Geometry Factor Determination for Tetrapolar Impedance Sensor Probes.

Even after successful tumor resection, cancer recurrence remains an important issue for bladder tumors. Intra-operative tissue differentiation can help for diagnostic purposes as well as for ensuring that all cancerous cells are completely removed, therefore, decreasing the risk of recurrence. It has been shown that the electrical properties of tumors differ from healthy tissue due to an altered physiology. This work investigates three sensor configurations to measure the impedance of tissue. Each relies on a four terminal measurement and has a distinct electrode arrangement either inline or as a square. Analytical expressions to calculate the geometry factor of each sensor based on Laplace's equation are derived. The results are verified experimentally and in a finite element simulation. Furthermore, several measurements on pig bladders, both fresh and from frozen storage, are carried out with each sensor.It is shown that the calculated and simulated geometry factors yield the same results and are suitable and uncomplicated methods to determine the geometry factor without an experimental setup. These methods also allow for sensor optimization by knowing the measured potentials before the actual fabrication of the sensor.

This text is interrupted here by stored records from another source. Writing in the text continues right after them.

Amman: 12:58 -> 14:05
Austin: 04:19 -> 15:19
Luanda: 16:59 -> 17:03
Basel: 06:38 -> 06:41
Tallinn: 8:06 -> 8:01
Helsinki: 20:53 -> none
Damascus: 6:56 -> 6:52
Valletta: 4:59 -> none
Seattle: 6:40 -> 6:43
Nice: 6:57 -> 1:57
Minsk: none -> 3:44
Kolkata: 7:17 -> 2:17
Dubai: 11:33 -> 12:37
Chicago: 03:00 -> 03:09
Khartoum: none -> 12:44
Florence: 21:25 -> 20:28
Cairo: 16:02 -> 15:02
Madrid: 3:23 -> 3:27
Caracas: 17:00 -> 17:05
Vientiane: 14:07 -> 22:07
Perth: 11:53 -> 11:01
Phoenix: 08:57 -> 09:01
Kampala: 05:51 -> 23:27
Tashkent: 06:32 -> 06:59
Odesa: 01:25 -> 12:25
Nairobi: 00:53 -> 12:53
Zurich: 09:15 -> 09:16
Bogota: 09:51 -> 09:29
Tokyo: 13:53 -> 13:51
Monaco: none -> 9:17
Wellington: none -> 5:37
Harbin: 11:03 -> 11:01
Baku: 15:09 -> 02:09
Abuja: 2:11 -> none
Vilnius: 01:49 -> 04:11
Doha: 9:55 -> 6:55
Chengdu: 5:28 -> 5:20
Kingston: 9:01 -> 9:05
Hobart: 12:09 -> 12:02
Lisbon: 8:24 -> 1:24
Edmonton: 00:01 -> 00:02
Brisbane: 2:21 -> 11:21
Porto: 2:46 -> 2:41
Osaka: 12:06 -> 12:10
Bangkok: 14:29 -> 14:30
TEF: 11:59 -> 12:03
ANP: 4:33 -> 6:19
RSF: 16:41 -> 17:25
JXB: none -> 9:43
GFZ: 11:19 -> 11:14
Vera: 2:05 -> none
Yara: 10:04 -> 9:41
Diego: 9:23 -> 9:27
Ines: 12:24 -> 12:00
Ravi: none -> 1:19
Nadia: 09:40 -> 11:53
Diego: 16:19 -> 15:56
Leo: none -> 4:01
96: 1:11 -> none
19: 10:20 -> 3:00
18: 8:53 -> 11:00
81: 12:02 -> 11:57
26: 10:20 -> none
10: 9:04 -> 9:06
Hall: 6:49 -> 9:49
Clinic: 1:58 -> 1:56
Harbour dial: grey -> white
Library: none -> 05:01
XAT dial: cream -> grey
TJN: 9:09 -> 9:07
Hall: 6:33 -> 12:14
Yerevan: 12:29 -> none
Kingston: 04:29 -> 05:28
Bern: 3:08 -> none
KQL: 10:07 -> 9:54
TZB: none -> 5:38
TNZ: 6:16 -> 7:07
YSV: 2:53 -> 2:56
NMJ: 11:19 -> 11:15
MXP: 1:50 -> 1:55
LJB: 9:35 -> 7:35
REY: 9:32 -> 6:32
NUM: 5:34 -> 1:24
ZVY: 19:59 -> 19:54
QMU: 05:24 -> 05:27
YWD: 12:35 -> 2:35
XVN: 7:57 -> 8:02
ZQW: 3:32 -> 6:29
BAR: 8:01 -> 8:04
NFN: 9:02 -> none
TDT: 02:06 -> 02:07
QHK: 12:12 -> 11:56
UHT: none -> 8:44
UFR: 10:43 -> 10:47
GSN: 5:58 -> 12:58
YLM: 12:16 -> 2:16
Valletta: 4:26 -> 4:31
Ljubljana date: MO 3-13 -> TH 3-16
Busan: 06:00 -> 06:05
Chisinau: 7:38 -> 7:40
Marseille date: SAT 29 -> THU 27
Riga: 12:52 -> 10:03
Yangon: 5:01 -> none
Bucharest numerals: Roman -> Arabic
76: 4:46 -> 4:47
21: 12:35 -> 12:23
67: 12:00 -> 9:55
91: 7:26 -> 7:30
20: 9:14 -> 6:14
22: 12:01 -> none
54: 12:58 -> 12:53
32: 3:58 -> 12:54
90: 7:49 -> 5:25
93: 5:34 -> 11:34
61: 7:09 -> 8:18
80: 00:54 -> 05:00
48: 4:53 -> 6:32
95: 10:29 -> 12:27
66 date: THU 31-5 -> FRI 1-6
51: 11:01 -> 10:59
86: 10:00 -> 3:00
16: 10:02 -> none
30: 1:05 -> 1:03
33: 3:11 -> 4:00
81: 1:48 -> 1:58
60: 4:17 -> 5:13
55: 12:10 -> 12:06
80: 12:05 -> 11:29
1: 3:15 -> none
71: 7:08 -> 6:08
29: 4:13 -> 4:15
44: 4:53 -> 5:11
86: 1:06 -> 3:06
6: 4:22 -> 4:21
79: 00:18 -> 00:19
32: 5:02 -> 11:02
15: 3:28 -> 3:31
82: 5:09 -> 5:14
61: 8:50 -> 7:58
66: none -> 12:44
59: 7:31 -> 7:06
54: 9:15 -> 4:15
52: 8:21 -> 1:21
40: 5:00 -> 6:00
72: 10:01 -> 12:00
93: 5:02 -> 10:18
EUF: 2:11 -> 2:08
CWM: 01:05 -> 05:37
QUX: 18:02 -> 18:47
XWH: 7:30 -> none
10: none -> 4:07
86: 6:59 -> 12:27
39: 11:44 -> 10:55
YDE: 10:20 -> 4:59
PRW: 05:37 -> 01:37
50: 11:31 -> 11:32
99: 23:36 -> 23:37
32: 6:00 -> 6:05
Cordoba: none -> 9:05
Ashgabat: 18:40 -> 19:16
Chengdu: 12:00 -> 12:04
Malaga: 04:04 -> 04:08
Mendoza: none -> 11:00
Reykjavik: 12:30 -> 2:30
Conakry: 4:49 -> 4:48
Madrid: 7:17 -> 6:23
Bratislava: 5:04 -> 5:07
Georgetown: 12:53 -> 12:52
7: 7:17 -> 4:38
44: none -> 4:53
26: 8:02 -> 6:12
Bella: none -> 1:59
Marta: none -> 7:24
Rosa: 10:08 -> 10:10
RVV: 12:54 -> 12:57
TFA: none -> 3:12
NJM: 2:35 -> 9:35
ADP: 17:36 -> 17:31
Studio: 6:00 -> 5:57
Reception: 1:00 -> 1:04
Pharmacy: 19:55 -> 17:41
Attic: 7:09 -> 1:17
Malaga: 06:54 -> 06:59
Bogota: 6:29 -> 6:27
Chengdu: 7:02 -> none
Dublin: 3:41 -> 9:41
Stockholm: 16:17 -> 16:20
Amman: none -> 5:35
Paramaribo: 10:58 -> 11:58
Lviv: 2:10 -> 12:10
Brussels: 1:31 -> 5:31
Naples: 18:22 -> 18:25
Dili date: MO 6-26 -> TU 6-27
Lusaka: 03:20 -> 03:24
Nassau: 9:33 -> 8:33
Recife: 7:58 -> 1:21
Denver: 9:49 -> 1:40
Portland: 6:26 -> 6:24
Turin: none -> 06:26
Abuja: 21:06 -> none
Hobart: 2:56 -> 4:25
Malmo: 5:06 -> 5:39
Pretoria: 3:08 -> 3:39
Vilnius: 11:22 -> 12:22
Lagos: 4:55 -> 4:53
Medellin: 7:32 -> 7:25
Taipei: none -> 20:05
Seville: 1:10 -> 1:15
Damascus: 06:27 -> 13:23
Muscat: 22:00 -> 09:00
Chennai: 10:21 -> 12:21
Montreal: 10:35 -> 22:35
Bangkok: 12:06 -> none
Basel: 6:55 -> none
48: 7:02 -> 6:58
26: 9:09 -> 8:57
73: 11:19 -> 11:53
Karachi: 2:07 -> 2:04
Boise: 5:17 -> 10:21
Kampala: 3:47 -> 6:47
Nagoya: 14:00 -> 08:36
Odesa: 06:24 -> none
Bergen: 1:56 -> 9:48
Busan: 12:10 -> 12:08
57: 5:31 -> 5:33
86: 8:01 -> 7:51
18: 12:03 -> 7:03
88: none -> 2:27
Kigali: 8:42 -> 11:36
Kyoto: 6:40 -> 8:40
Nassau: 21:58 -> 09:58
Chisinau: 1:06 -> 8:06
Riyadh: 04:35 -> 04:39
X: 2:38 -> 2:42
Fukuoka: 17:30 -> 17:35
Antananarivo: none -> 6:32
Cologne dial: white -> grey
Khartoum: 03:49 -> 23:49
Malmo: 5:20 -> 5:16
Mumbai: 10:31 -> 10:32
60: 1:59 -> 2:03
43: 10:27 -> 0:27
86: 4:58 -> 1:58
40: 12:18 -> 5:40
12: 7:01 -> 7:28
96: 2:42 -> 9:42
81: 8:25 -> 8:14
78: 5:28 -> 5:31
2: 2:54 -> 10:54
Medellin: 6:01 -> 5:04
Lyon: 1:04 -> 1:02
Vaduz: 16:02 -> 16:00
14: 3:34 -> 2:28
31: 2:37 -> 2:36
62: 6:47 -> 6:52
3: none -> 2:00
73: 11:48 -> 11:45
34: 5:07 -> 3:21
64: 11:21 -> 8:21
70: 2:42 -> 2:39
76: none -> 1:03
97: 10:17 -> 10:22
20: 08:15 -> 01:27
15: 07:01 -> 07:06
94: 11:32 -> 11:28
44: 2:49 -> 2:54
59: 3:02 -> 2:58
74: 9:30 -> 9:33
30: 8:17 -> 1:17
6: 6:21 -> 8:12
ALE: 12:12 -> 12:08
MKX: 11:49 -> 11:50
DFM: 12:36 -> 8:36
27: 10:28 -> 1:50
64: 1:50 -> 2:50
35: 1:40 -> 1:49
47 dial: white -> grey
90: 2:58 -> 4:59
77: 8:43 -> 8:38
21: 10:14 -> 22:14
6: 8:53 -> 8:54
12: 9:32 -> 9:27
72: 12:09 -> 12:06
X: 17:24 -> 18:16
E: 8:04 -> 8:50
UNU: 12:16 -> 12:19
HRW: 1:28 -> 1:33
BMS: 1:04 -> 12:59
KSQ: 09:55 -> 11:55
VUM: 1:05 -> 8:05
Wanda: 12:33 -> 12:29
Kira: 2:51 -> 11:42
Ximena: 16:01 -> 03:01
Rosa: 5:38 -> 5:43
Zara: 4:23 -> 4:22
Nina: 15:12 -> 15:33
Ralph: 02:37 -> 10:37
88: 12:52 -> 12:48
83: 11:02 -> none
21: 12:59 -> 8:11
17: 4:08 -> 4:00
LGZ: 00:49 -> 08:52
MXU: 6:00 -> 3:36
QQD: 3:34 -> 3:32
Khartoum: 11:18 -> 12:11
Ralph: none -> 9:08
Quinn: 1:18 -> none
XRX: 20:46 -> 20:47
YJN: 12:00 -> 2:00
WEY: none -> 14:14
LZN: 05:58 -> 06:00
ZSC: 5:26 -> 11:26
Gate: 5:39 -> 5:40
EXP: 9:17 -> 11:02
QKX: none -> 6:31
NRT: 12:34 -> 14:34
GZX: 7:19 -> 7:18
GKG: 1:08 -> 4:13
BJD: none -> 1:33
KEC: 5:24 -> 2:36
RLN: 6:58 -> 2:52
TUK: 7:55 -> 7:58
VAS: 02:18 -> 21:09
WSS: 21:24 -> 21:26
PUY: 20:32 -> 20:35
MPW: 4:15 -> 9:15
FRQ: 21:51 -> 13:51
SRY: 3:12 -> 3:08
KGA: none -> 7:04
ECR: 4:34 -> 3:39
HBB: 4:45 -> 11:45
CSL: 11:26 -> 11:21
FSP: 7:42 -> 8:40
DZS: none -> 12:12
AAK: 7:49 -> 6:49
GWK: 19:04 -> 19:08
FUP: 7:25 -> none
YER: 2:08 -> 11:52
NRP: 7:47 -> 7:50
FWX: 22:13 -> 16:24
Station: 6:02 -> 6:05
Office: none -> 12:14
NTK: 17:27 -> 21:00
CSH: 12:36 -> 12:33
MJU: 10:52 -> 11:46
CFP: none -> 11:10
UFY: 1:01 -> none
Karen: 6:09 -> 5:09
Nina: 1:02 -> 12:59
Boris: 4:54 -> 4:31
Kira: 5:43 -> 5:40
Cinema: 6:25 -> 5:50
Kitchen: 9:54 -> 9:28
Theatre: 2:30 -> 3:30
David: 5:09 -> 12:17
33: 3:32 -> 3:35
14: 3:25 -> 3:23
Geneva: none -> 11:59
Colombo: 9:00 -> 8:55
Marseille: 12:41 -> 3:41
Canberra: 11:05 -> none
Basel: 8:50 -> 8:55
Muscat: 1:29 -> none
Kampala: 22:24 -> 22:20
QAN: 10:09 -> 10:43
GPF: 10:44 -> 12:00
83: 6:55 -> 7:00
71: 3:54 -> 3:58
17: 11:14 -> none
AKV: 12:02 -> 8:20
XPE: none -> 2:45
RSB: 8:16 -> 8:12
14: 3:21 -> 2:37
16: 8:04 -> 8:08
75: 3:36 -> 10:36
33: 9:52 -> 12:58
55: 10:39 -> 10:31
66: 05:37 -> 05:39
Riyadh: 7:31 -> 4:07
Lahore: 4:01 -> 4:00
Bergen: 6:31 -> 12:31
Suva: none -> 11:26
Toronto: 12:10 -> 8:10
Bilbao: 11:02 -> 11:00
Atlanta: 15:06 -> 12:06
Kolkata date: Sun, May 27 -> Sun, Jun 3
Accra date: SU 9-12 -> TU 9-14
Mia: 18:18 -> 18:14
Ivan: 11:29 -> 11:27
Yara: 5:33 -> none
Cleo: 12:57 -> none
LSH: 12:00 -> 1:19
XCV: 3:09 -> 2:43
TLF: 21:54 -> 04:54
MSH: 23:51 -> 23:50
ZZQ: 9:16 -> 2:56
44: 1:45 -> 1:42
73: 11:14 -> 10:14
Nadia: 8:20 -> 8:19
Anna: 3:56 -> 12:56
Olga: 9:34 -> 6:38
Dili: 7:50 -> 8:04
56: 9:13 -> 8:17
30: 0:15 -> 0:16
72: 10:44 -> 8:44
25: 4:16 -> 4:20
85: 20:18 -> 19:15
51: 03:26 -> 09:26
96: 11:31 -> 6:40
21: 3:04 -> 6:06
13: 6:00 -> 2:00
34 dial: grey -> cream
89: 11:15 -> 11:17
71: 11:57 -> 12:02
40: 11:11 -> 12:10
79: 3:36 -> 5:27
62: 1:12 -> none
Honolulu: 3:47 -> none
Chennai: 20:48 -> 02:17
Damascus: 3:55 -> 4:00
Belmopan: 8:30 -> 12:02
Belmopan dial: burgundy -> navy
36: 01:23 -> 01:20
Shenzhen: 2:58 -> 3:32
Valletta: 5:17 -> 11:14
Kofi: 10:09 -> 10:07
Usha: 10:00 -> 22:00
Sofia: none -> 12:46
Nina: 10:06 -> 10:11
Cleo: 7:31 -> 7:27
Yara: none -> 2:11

Moreover, conductivity values close to listed data are obtained for pig bladders, which validates the sensors. Ultimately, the square electrode configuration turns out to be a valid option for minimally invasive sensors, which are necessary for the envisaged application of transurethral bladder cancer diagnostics and surgery. This arrangement both assures reliable data and allows for easier miniaturization than the inline electrode placement.